What this task involves —
Copy the lines below word for word, leaving out the pictures.

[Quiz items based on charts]
_ _ _ _ _ _ _
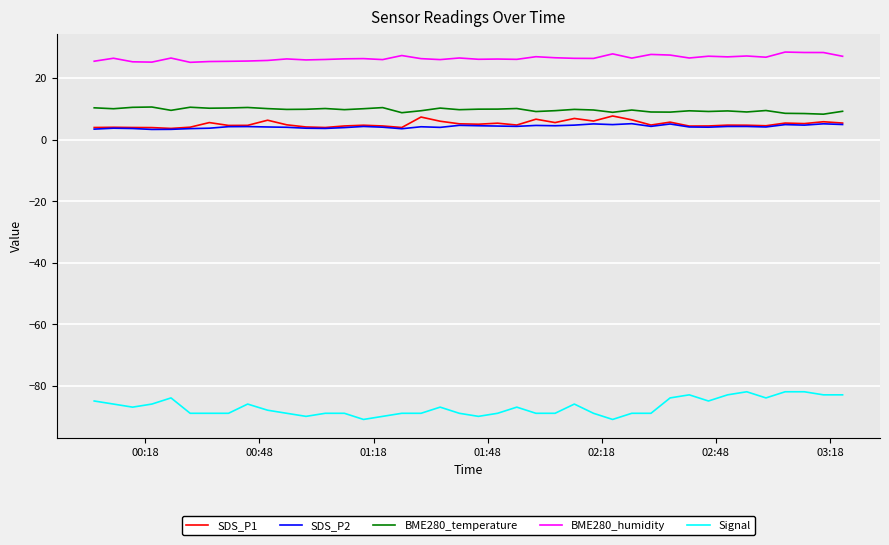

Which series has the largest total across all categories?

BME280_humidity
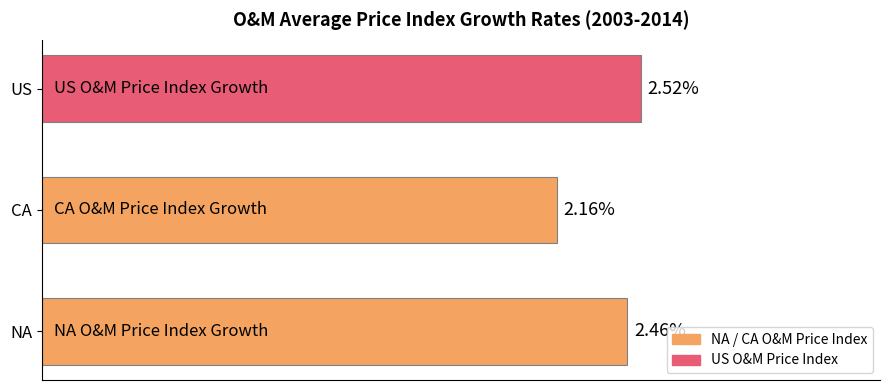

Between NA and US, which is larger?

US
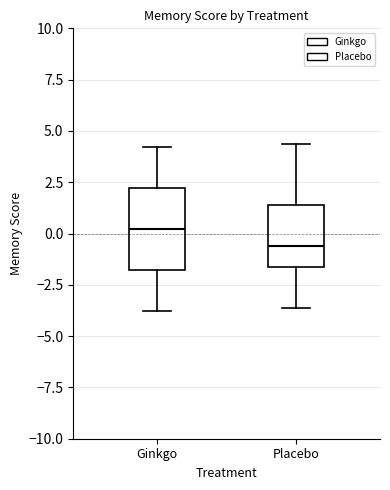

Reading left to right, transcribe this box plot: for each box, give where its median line is, the range the box spans, and where its two whiskers end, as read against the y-axis. The values are not printed on the chart, so give them approximately, as read against the axis.

Ginkgo: median 0.0, box -2.0 to 2.0, whiskers -4.0 to 4.0
Placebo: median -0.5, box -1.5 to 1.5, whiskers -3.5 to 4.5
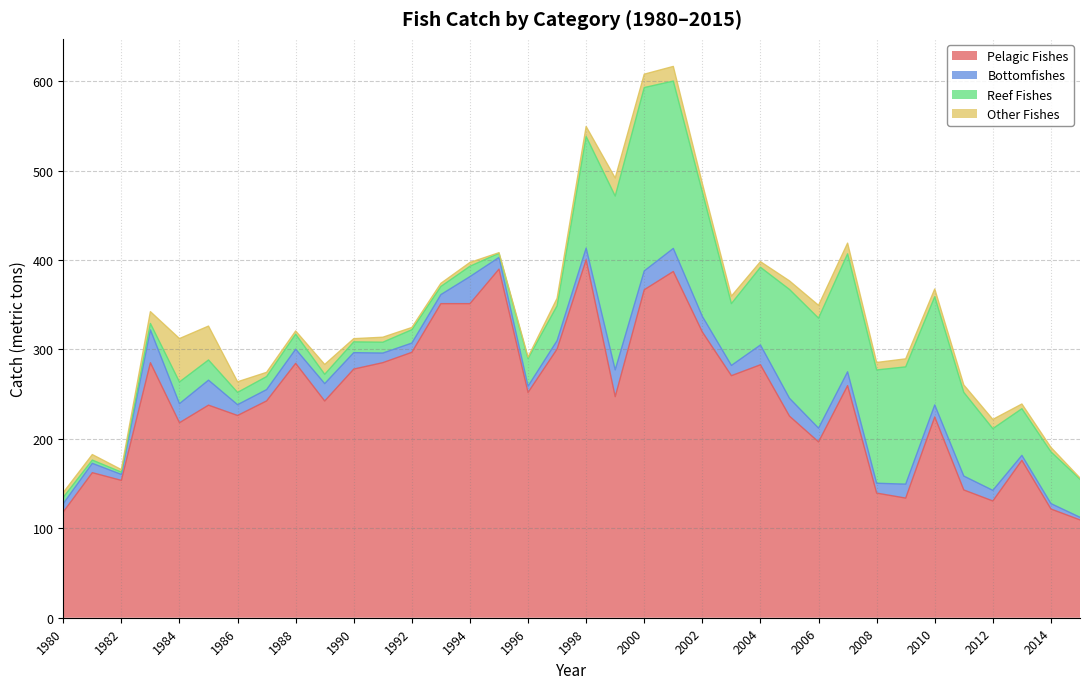

Reading left to right, extract all data points from this chart.

Pelagic Fishes: 1980=118.2	1981=162.2	1982=153.6	1983=285.1	1984=218.0	1985=237.7	1986=226.1	1987=242.4	1988=284.4	1989=242.3	1990=278.0	1991=285.2	1992=296.8	1993=351.2	1994=351.2	1995=389.8	1996=251.9	1997=300.4	1998=400.2	1999=247.2	2000=366.7	2001=387.1	2002=319.4	2003=270.6	2004=282.8	2005=225.4	2006=196.6	2007=259.5	2008=139.4	2009=133.8	2010=224.5	2011=142.9	2012=130.6	2013=176.0	2014=121.6	2015=109.4
Bottomfishes: 1980=9.4	1981=10.5	1982=6.6	1983=36.7	1984=21.3	1985=27.9	1986=12.1	1987=12.6	1988=15.9	1989=19.4	1990=18.4	1991=10.7	1992=10.3	1993=10.1	1994=30.2	1995=13.1	1996=7.0	1997=9.4	1998=13.1	1999=30.0	2000=21.1	2001=25.8	2002=17.5	2003=11.5	2004=22.1	2005=19.9	2006=15.4	2007=15.4	2008=11.0	2009=15.6	2010=13.5	2011=15.5	2012=11.9	2013=5.5	2014=6.1	2015=2.9
Reef Fishes: 1980=7.0	1981=3.6	1982=2.6	1983=7.2	1984=24.3	1985=22.6	1986=13.7	1987=14.6	1988=16.8	1989=10.4	1990=12.0	1991=12.1	1992=14.9	1993=9.1	1994=11.6	1995=4.6	1996=30.9	1997=39.0	1998=124.8	1999=194.4	2000=205.0	2001=187.1	2002=139.1	2003=69.1	2004=86.9	2005=121.7	2006=123.0	2007=131.9	2008=126.7	2009=131.1	2010=121.0	2011=93.6	2012=69.0	2013=52.2	2014=57.9	2015=42.6
Other Fishes: 1980=5.3	1981=6.2	1982=2.8	1983=13.2	1984=48.5	1985=37.9	1986=11.9	1987=4.7	1988=3.6	1989=11.0	1990=3.6	1991=5.6	1992=2.5	1993=3.5	1994=4.3	1995=0.7	1996=1.6	1997=8.3	1998=11.2	1999=20.2	2000=14.9	2001=16.4	2002=9.5	2003=8.3	2004=6.3	2005=9.6	2006=14.3	2007=12.0	2008=8.3	2009=9.0	2010=8.7	2011=8.3	2012=10.3	2013=5.3	2014=5.0	2015=1.3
_ _ _ _ _ _ _
Answer —
Which series has the largest total across all categories?

BME280_humidity

Between NA and US, which is larger?

US

Reading left to right, transcribe this box plot: for each box, give where its median line is, the range the box spans, and where its two whiskers end, as read against the y-axis. The values are not printed on the chart, so give them approximately, as read against the axis.

Ginkgo: median 0.0, box -2.0 to 2.0, whiskers -4.0 to 4.0
Placebo: median -0.5, box -1.5 to 1.5, whiskers -3.5 to 4.5

Reading left to right, extract all data points from this chart.

Pelagic Fishes: 1980=118.2	1981=162.2	1982=153.6	1983=285.1	1984=218.0	1985=237.7	1986=226.1	1987=242.4	1988=284.4	1989=242.3	1990=278.0	1991=285.2	1992=296.8	1993=351.2	1994=351.2	1995=389.8	1996=251.9	1997=300.4	1998=400.2	1999=247.2	2000=366.7	2001=387.1	2002=319.4	2003=270.6	2004=282.8	2005=225.4	2006=196.6	2007=259.5	2008=139.4	2009=133.8	2010=224.5	2011=142.9	2012=130.6	2013=176.0	2014=121.6	2015=109.4
Bottomfishes: 1980=9.4	1981=10.5	1982=6.6	1983=36.7	1984=21.3	1985=27.9	1986=12.1	1987=12.6	1988=15.9	1989=19.4	1990=18.4	1991=10.7	1992=10.3	1993=10.1	1994=30.2	1995=13.1	1996=7.0	1997=9.4	1998=13.1	1999=30.0	2000=21.1	2001=25.8	2002=17.5	2003=11.5	2004=22.1	2005=19.9	2006=15.4	2007=15.4	2008=11.0	2009=15.6	2010=13.5	2011=15.5	2012=11.9	2013=5.5	2014=6.1	2015=2.9
Reef Fishes: 1980=7.0	1981=3.6	1982=2.6	1983=7.2	1984=24.3	1985=22.6	1986=13.7	1987=14.6	1988=16.8	1989=10.4	1990=12.0	1991=12.1	1992=14.9	1993=9.1	1994=11.6	1995=4.6	1996=30.9	1997=39.0	1998=124.8	1999=194.4	2000=205.0	2001=187.1	2002=139.1	2003=69.1	2004=86.9	2005=121.7	2006=123.0	2007=131.9	2008=126.7	2009=131.1	2010=121.0	2011=93.6	2012=69.0	2013=52.2	2014=57.9	2015=42.6
Other Fishes: 1980=5.3	1981=6.2	1982=2.8	1983=13.2	1984=48.5	1985=37.9	1986=11.9	1987=4.7	1988=3.6	1989=11.0	1990=3.6	1991=5.6	1992=2.5	1993=3.5	1994=4.3	1995=0.7	1996=1.6	1997=8.3	1998=11.2	1999=20.2	2000=14.9	2001=16.4	2002=9.5	2003=8.3	2004=6.3	2005=9.6	2006=14.3	2007=12.0	2008=8.3	2009=9.0	2010=8.7	2011=8.3	2012=10.3	2013=5.3	2014=5.0	2015=1.3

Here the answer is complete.